Anyone with the slightest imagination or interest in the world dreams of being a fly on some wall. Perhaps they dream of alighting on the white oak walls of the U.S.S. Constitution during her maiden voyage. Or maybe their imagination takes them to the hand painted Chinese wallpaper of Kilkenny Castle, occupied by the Confederates during the Irish Revolution. Or perhaps, they prefer to perch on the marble veneer of the Curia Julia and witness the assassination of Julius Caesar.
Such were my thoughts during the stretch break of a block session of Modern European Literature. I stretched left. Aaaaaah. The U.S.S. Constitution was sinking the Royal Navy’s HMS Guerriere. I stretched right. Oooooh. The Confederates feared the Republicans were approaching. I stretched up. Eeeeeeh. Et tu, Brute? I bent over, touched my toes, and surveyed the wall behind me, upside-down. It was neither white oak, nor covered in hand-painted Chinese wallpaper, nor marble veneer. Though I’m no expert in building construction, I’d say it was sheet rock painted gray. Then my own silliness hit me. I dreamed myself to the Atlantic, to Ireland, and to Rome. I alighted with sailors, soldiers, and senators. I landed on walls of every ornate design. But I never considered how fortunate I was to be where I was, among the people I was among, surrounded by the gray sheet-rock I was surrounded by.
Amidst my daydreaming, I had forgotten Ridgeview and my classmates. Sure, I had been sitting in class discussing Nietzsche with them, but I had not considered the walls that surrounded me to be the stuff of dreams. I was wrong. Any fly on the walls of room 301 that day or any day was a very lucky fly. And I, a student, in a chair, able to speak, was and am still luckier.

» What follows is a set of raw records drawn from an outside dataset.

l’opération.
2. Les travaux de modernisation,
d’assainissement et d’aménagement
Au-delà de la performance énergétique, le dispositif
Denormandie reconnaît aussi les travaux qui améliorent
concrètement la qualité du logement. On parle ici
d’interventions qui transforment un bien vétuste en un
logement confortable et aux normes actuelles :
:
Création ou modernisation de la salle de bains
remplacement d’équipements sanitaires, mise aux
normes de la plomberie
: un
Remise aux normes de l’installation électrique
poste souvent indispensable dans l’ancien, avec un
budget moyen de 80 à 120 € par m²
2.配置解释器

Perhaps I and others dream of hovering by while Robert E. Lee plots his strategy for the Battle of Gettysburg, while Digory puts on a yellow ring, or while Watson and Crick discover the shape of DNA. But as travelers of the battlefield, the study, and the laboratory, we need a place, or hopefully places, where others can broaden our horizons by showing us the worlds that await exploration. We need a place that fosters our interest by dunking us in literature, steeping us in history, and actively transporting science into us. But, we also need a place that lets us journey, not as hermits, but as companions. Here I have both. I am in class, taking a brief break before further exploring the Nietzschean ideal of being able to embrace continually reliving your life unaltered. I have been brought here by a more experienced traveler and accompanied by my entire class, both of whom are full of queries and insights that I would have missed had I been alone. I am reading, listening to other’s thoughts and questions, and voicing my own. I am within walls well worth being a fly on.
The stretch break concluded, I retook my seat –my black plastic seat, surrounded by gray sheet rock walls– grateful to be able to hear my classmates’ and teacher’s thoughts on Nietzsche’s “eternal return” and add thoughts of my own. For though I will still fly to distant lands, bygone times, and rich fictions, I will not forget where I am now, where I can actually participate, and where my future flights are fostered.